Co-authored-by for Copied Code

Co-authored-by for Copied Code

Maybe you're like me and you have a closed source repo that you need to copy shared library code out of occasionally to the open source version. You can't just set the closed repo as an upstream and merge in commits to the open source repo as this might include changes not meant for the open repo. However, you didn't write the code so you'd like to rightfully credit your coworkers. Luckily GitHub will show multiple authors for a commit if you use the Co-authored-by git commit trailer.

Now you probably don't want to sit there and read every single commit and see what folders it touches just to get the right list of people who made changes to the dependencies you needed to update. Luckily we can generate a list for ourselves with the git log command. Here's what I used in order to do this:

git log 427daa8..7565dc0 --pretty=format:"Co-authored-by: %an <%ae>" -- $(ls ~/influxdata/influxdb/) | sort | uniq

Since influxdb has the crate folders in the same place I was able to just use ls here, but you could instead just list every directory that you copied over. Let's break this command down. First git log by default will just show the log we all know and love. You can also pass to it a revision range. So in this case I said "show me the log between commits 427daa8..7565dc0" which starts with the commit we last had pulled in deps from up to the one we we were actually copying them from. What is nice about git log is that you can actually specify how you want it to output data. There are a lot of options you can use to set the output, but you can also add your own strings in there. So in this case with the --pretty flag I said "for each item in the log output 'Co-authored-by:' with the name of the author and their email for the commit". This command outputs one line per commit in the log. Now we want to scope it just to the directories we copied and changed in that revision range by passing in – <directories> .

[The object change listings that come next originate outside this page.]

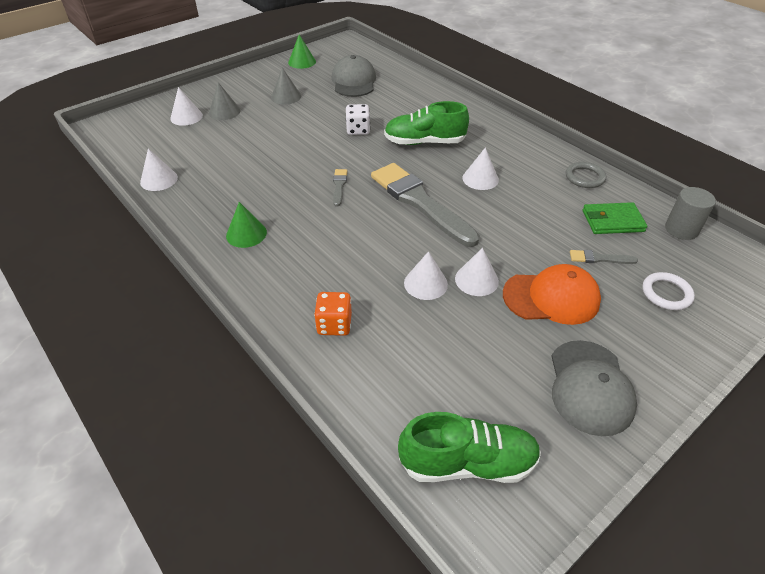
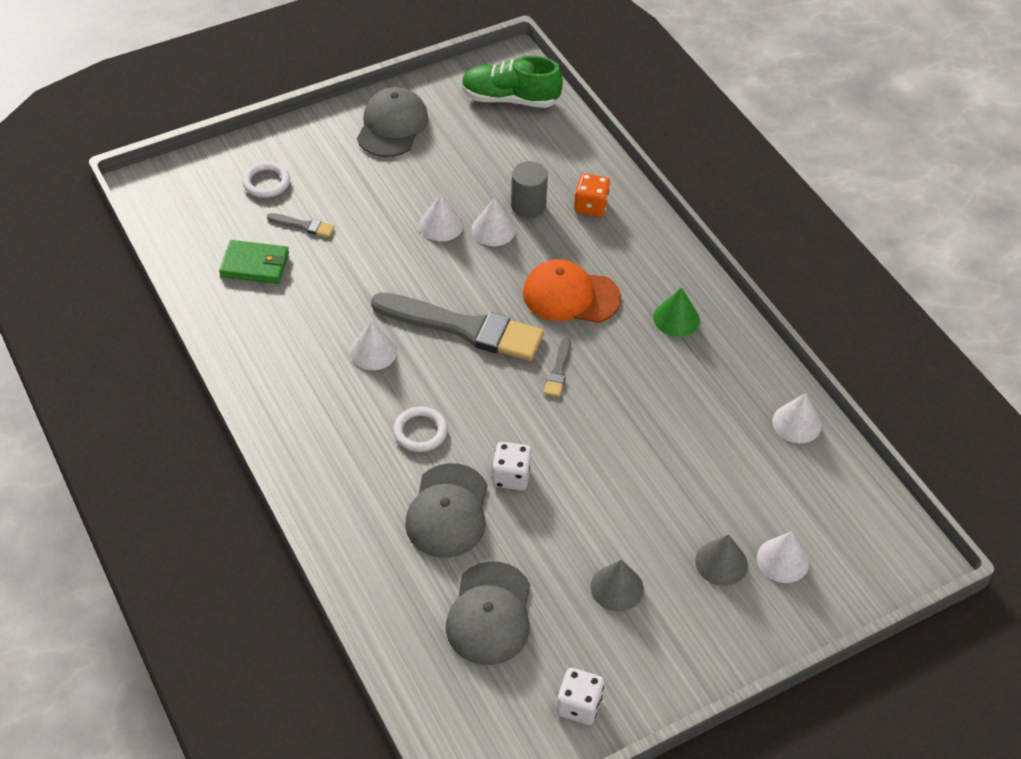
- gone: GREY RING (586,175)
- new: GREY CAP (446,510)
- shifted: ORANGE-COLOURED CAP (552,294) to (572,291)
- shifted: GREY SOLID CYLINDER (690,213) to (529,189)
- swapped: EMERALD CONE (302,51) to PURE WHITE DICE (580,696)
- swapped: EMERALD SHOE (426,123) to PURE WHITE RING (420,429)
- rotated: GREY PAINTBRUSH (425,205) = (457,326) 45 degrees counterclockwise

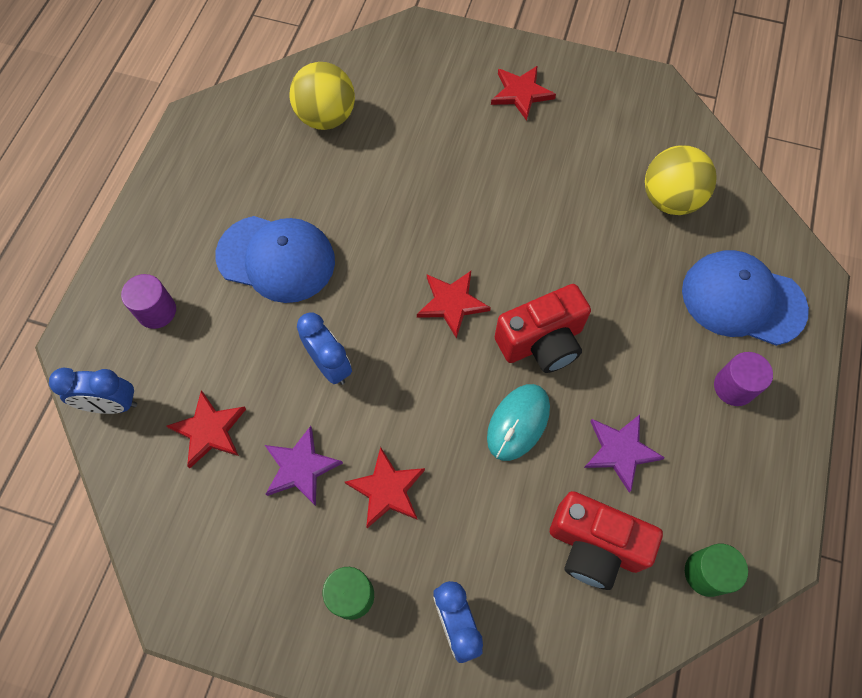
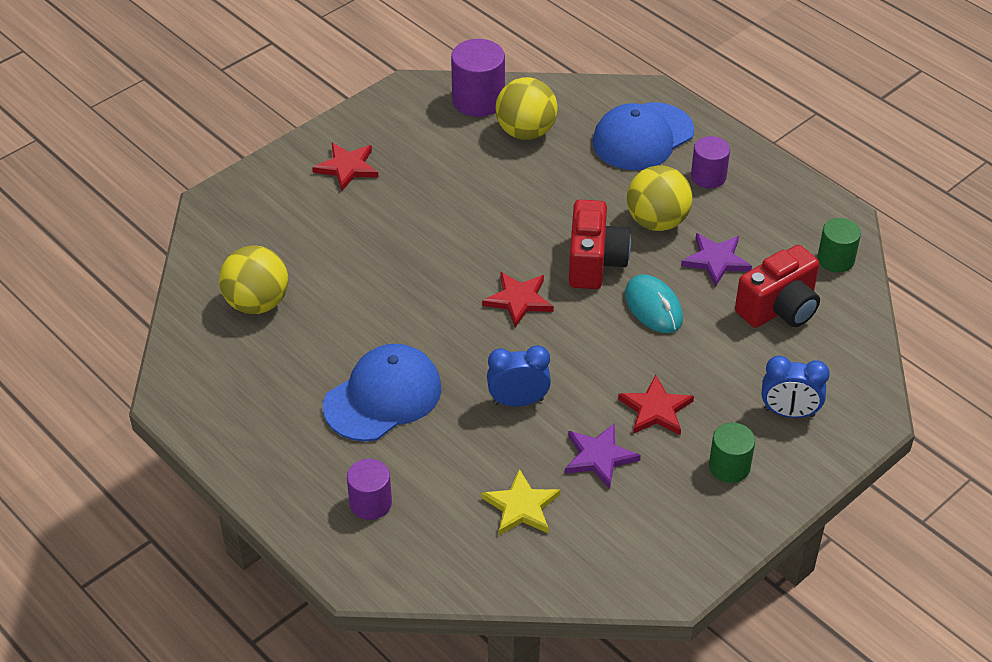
- gone: ROYAL BLUE BEDSIDE CLOCK (93,391)
- new: ROYAL PURPLE SOLID CYLINDER (478,78)
- new: YELLOW PLAY BALL (660,198)
- repainted: SCARLET FIVE-POINTED STAR (206,429) to YELLOW FIVE-POINTED STAR (520,502)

So what's with the piping to sort | uniq? Well multiple commits can be made by the same person. Piping it into that will let us get rid of any duplicates. However, it will not deduplicate someone using a different email. For example you might see something like this:

Co-authored-by: Michael Gattozzi <michael@ductile.systems>
Co-authored-by: Michael Gattozzi <self@mgattozzi.dev>
Co-authored-by: Michael Gattozzi <mgattozzi@gmail.com>
Co-authored-by: Michael Gattozzi <00000000+mgattozzi@users.noreply.github.com>

Sometimes people commit from a different computer with different emails set for git or from GitHub and it uses the noreply GitHub email. There might also be some bots that did commits included. There's nothing you can really do here except just prune the list down to one email per person like I had, but hey at least now you don't need to go around trying to do this by hand! All you need to do is remove a few essentially duplicate lines, add them to the end of your commit that will be put in main, and you're good to go. GitHub will take care of the rest and your coworkers get the credit they deserve.